[Input — start]
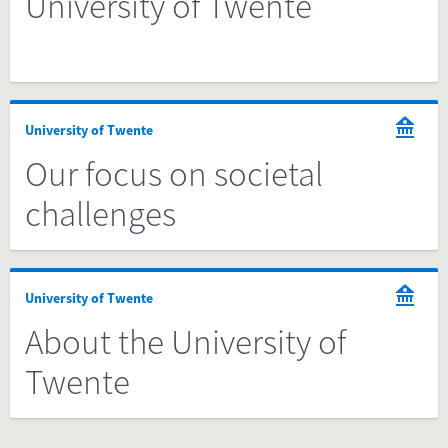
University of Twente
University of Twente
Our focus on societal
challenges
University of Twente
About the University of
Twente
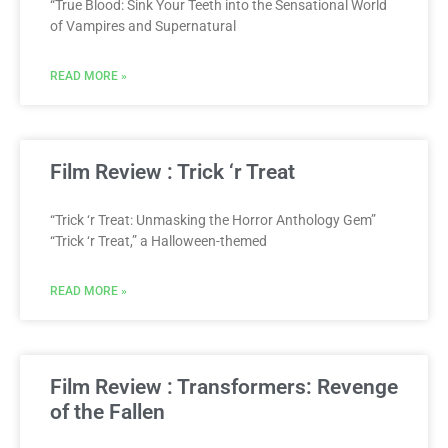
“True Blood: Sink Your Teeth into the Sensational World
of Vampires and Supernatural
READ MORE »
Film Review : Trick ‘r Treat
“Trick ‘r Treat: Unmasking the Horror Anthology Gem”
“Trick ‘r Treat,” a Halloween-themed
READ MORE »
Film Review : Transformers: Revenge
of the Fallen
[Input — finish]
[Input — start]
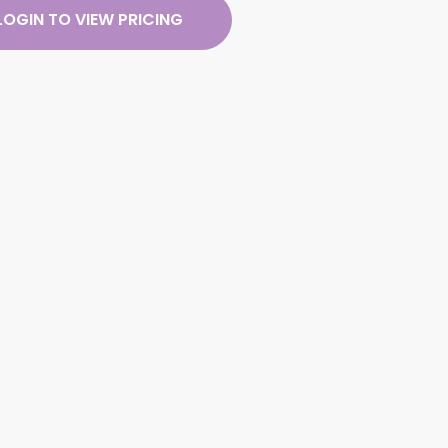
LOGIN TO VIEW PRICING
[Input — finish]
[Input — start]
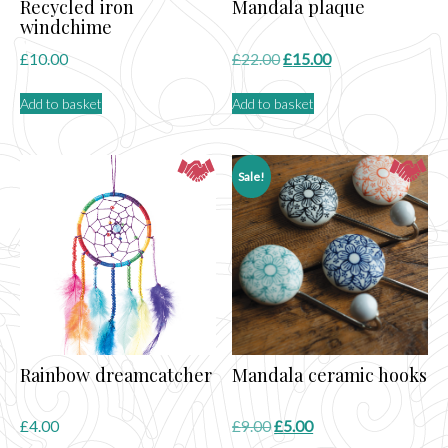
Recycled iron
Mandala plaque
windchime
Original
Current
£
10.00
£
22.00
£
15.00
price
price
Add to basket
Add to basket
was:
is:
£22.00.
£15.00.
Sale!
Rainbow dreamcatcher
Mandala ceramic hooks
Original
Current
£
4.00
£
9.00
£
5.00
[Input — finish]
Count the lines in the data above that contain the string "Trick". Reply with the number alone.

3